It’s May of 2014 and I just walked across the stage and received my diploma. It’s been a long and stressful year, but I did it. Everyone is cheering and I glanced in the audience and seen my mother crying tears of joy and at that moment I couldn’t help but be so thankful that she was able to see me graduate.
My mother had been sick for over the course of 4+ years. I had witnessed her at her best and her worse. I witnessed her dancing around the living room with my siblings and me and I also witnessed her lie in bed for days at a time because her body wouldn’t allow her to move as if she was being held hostage by her own body.
Although my mother had been battling with her illness for a while I had never thought just 7 months later her “worse” would get the best of her and that would be the last time I would see, talk, hear or touch my mother again.
December 27, 2014…
That’s the day that my heart broke in two.
That’s the day that my mother was taken away from me.
That’s the day that I’ll never forget.
My mother was in her mid-fifties — she still had so much to do and so much to see. Like she would always tell me “I’m still young.” And, indeed she was.
I’ve been living without my mother for almost 4 years and it’s been a long 4-year journey of ups and downs!
The good part is, I was able to share 18 years of love, laughter, and memories with my loving mother. However, there are events and milestones that my mother won’t be here to witness or attend. She won’t be here for my wedding day or the delivery of my first child. She won’t be here for Mother’s Day, Thanksgiving, or Christmas. She won’t be here to hold me when I’m suffering from a broken heart. She won’t be here to pick up the phone when I need her most. Basically, she just simply won’t be here and the absence of her presence will be felt for a lifetime.

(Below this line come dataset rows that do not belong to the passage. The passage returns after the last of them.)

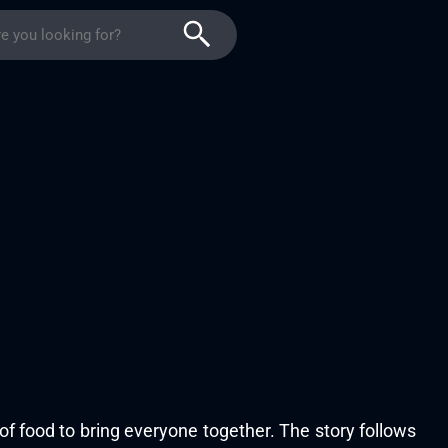
f food to bring everyone together. The story follows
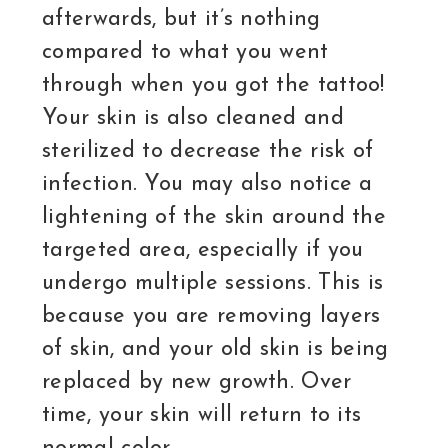
afterwards, but it’s nothing
compared to what you went
through when you got the tattoo!
Your skin is also cleaned and
sterilized to decrease the risk of
infection. You may also notice a
lightening of the skin around the
targeted area, especially if you
undergo multiple sessions. This is
because you are removing layers
of skin, and your old skin is being
replaced by new growth. Over
time, your skin will return to its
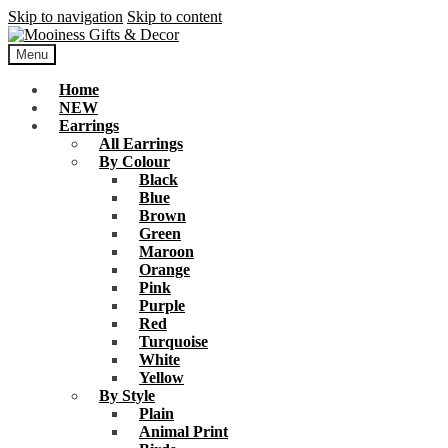
Skip to navigation
Skip to content
Menu
Home
NEW
Earrings
All Earrings
By Colour
Black
Blue
Brown
Green
Maroon
Orange
Pink
Purple
Red
Turquoise
White
Yellow
By Style
Plain
Animal Print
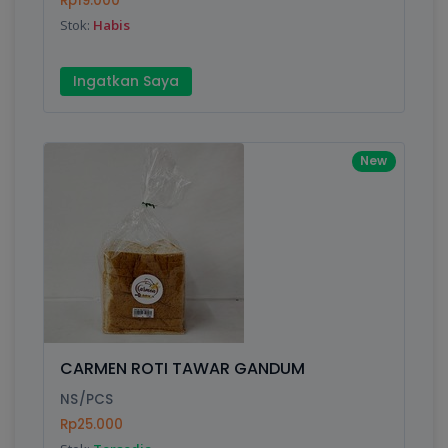
Rp19.000
Submit
Stok:
Habis
Ingatkan Saya
New
CARMEN ROTI TAWAR GANDUM
NS/PCS
Rp25.000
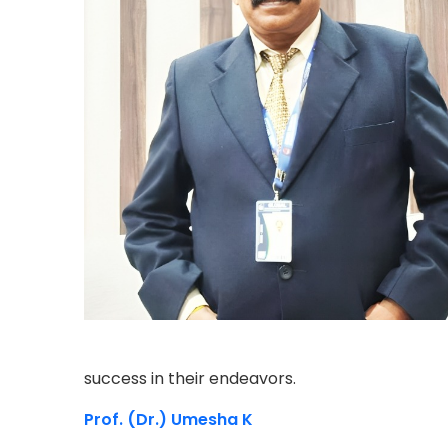
success in their endeavors.
Prof. (Dr.) Umesha K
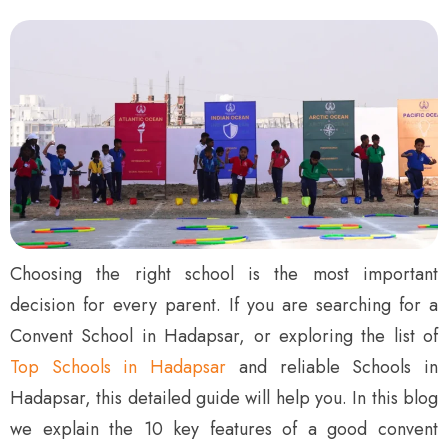
Choosing the right school is the most important
decision for every parent. If you are searching for a
Convent School in Hadapsar, or exploring the list of
Top Schools in Hadapsar
and reliable Schools in
Hadapsar, this detailed guide will help you. In this blog
we explain the 10 key features of a good convent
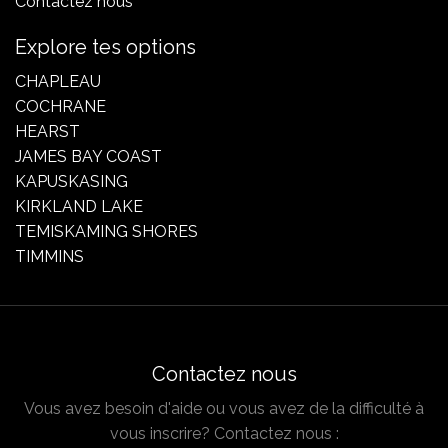
Contactez nous
Explore tes options
CHAPLEAU
COCHRANE
HEARST
JAMES BAY COAST
KAPUSKASING
KIRKLAND LAKE
TEMISKAMING SHORES
TIMMINS
Contactez nous
Vous avez besoin d'aide ou vous avez de la difficulté à
vous inscrire? Contactez nous :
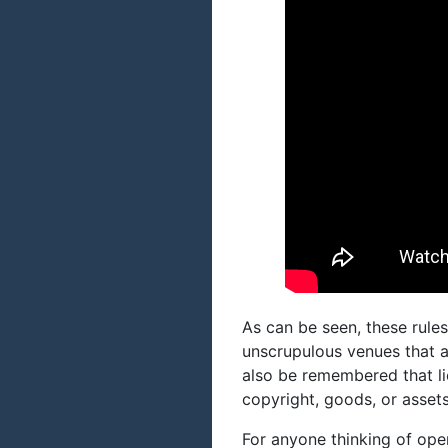
As can be seen, these rules
unscrupulous venues that a
also be remembered that li
copyright, goods, or assets
For anyone thinking of ope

I always thought that such a tragedy like this would never target me or my family. I thought that my mother would be here forever, I mean isn’t that what we all believe? I never imagined being a motherless daughter, but here I am writing this post.
So, when people ask me do I miss her, my reply is “Every day.” When people ask how do I cope, my reply is “Day by day!”
Because I’ll never get used to being without my mother, I’ll never get used to spending Mother’s Day without her, I’ll never get used to that empty chair at the table on the holidays, and I’ll never get used to being a motherless daughter.
If you don’t do anything today hug your mother, cherish your mother, love your mother, and make plenty of memories. Because, when you’re a motherless daughter the only thing you have left is the memories!